Für sie konnte es keine Theologie «jenseits von Ausschwitz» geben. Sie fragte sich: «Wo war Gott in Auschwitz?» Wenn er allmächtig war, warum hatte er die Deportationszüge nicht angehalten? Sölle fand für sich nach langer Zeit eine Antwort auf diese Frage: Gott war während Ausschwitz sehr, sehr klein, er hatte fast keine Freundinnen und Freunde in Deutschland. Denn, so schlussfolgerte Sölle im Anschluss an die Mystikerin Theresa von Ávila: Damit Gott auf Erden walten konnte, brauchte er die Menschen als Freunde, er war angewiesen auf deren Hände, um als gerechter Gott in der Welt zu wirken. Mit diesen Überlegungen rüttelte Sölle am damaligen theologischen Selbstverständnis, die Menschen seien aufgehoben und getröstet bei einem Gott, der planvoll die Welt regiert und über Leben und Tod entscheidet.
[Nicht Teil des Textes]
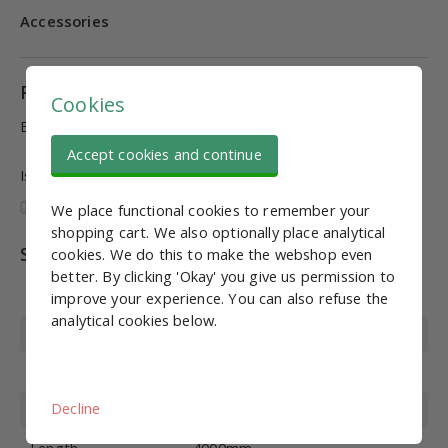
Accessories
Product information
Cookies
Black coated tube, L = 4000mm, 1mm wall thickness
Accept cookies and continue
Is this information useful and complete?
We place functional cookies to remember your
shopping cart. We also optionally place analytical
Specifications
cookies. We do this to make the webshop even
better. By clicking 'Okay' you give us permission to
Article number
PJS20073
improve your experience. You can also refuse the
analytical cookies below.
Material
Coloured coated steel
Color
Black
Decline
Diameter
28*1mm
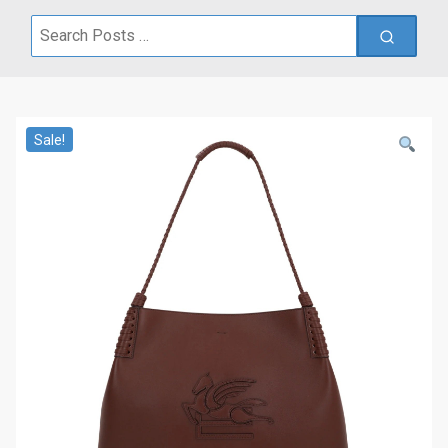
Search
for:
Sale!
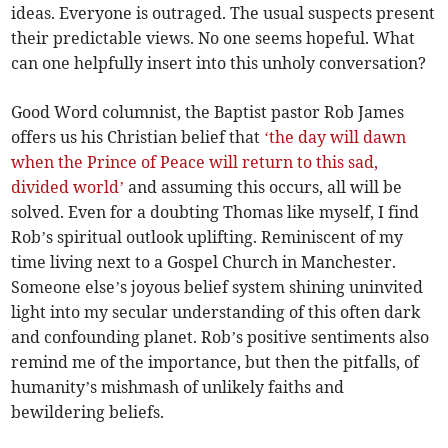
ideas. Everyone is outraged. The usual suspects present
their predictable views. No one seems hopeful. What
can one helpfully insert into this unholy conversation?
Good Word columnist, the Baptist pastor Rob James
offers us his Christian belief that
‘the day will dawn
when the Prince of Peace will return to this sad,
divided world’
and assuming this occurs, all will be
solved. Even for a doubting Thomas like myself, I find
Rob’s spiritual outlook uplifting. Reminiscent of my
time living next to a Gospel Church in Manchester.
Someone else’s joyous belief system shining uninvited
light into my secular understanding of this often dark
and confounding planet. Rob’s positive sentiments also
remind me of the importance, but then the pitfalls, of
humanity’s mishmash of unlikely faiths and
bewildering beliefs.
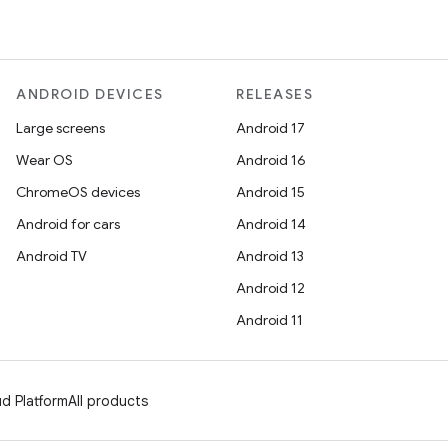
ANDROID DEVICES
RELEASES
Large screens
Android 17
Wear OS
Android 16
ChromeOS devices
Android 15
Android for cars
Android 14
Android TV
Android 13
Android 12
Android 11
d Platform
All products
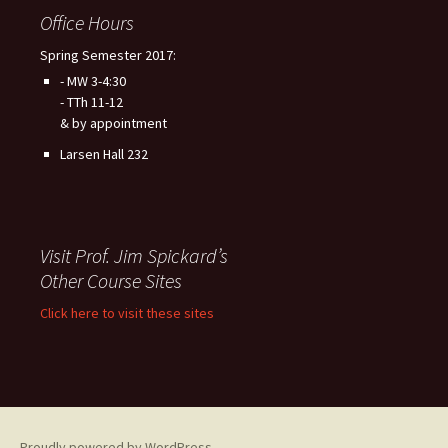
Office Hours
Spring Semester 2017:
- MW 3-4:30
- TTh 11-12
& by appointment
Larsen Hall 232
Visit Prof. Jim Spickard’s
Other Course Sites
Click here to visit these sites
Proudly powered by WordPress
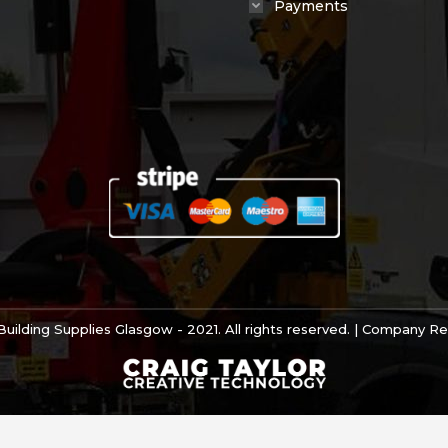
Payments
uilding Supplies Glasgow - 2021. All rights reserved. | Company 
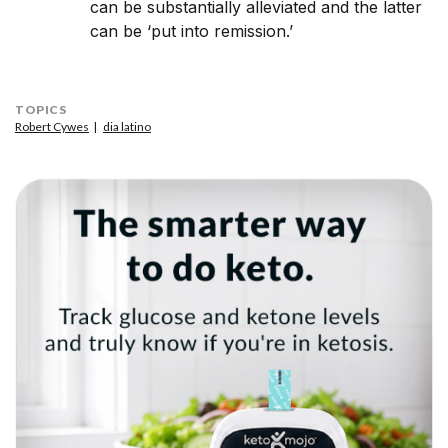
can be substantially alleviated and the latter
can be ‘put into remission.’
TOPICS
Robert Cywes
dia latino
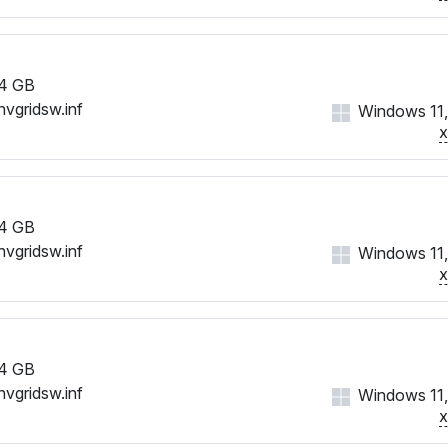
4 GB
nvgridsw.inf
Windows 11,
4 GB
nvgridsw.inf
Windows 11,
4 GB
nvgridsw.inf
Windows 11,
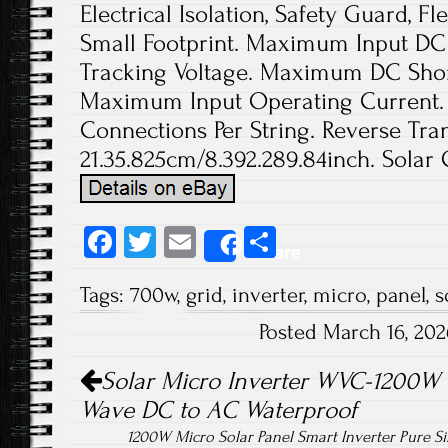
Electrical Isolation, Safety Guard, Fl
Small Footprint. Maximum Input DC 
Tracking Voltage. Maximum DC Short
Maximum Input Operating Current. 
Connections Per String. Reverse Tran
21.35.825cm/8.392.289.84inch. Solar 
Fa
T
E
S
Share
ce
wi
m
ha
Tags:
700w
,
grid
,
inverter
,
micro
,
panel
,
s
b
tt
ail
re
Posted March 16, 20
o
er
Post navigation
ok
Solar Micro Inverter WVC-1200W 
Wave DC to AC Waterproof
1200W Micro Solar Panel Smart Inverter Pure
Sölle ging es darum, nicht Gott verantwortlich zu machen, wo Menschen die Handelnden und Täter waren.

Gott in den Menschen

Ein Leben lang dachte Sölle über Gott «in uns» und nicht einen Gott «über uns» nach. Sie fand ihn in der Liebe und in den gelungenen Beziehungen zwischen den Menschen. Diese Beziehungen und das Zusammensein mit Menschen pflegte sie neben ihrem politischen Handeln auch in ihrer Intellektualität: das Gespräch war ihre bevorzugte Denkform. Sie wollte eine Theologie in allgemein verständlicher Sprache sprechen. Ihre Texte handelten deshalb stets von den aktuellen Lebensbedingungen und -fragen der Menschen, nicht von theologischen Lehrmeinungen. Mit enormer Wortmacht prangerte sie Armut, Spekulation und Konsumismus an, sie fand aber auch zarte Worte für Zweifel, Hadern und Widersprüche. Das Gedicht war die ihre bevorzugte Form, Schmerz und Erschütterung, aber auch Wünsche und Hoffnungen kundzutun. Hier zeigt sich die Mystikerin und Poetin Dorothee Sölle, für die beten und dichten synonym waren. Bei aller Wut und Verzweiflung beschreiben Weggefährtinnen Sölle als eine, die in den Gedichten, im Spiel, in den Liedern und in den Gottesdiensten zuhause war.

Sölle starb im April 2003 im Alter von 73 Jahren an einem Herzinfarkt. Ihr Vermächtnis ist, dass sie sich erlaubte, nicht nur die Eine sondern Viele zu sein: für Fromme war sie die Politische, für Politische die Fromme, für Bischöfe die Kirchenstörerin und für die Entkirchlichten die Kirchenliebende. Oder, wie es ihre Freundin Li Hengartner kürzlich an einer Gedenkveranstaltung sagte: Dorothee Sölle war eine Frau, die mit sich selbst im Widerspruch lebte – und sie war eine Frau, die das Staunen nie verlernte.

Dolores Zoé Bertschinger ist Religionswissenschaftlerin in München und Zürich. Sie arbeitet zu Religions- und Frauengeschichte sowie zu Buddhismus und Bildwissenschaft. Zu Feministischer Theologie in der Schweiz ist von ihr und Evelyne Zinsstag das Buch «Aufbruch ist eines, und Weitergehen ist etwas anderes» (2020) im eFeF-Verlag erschienen.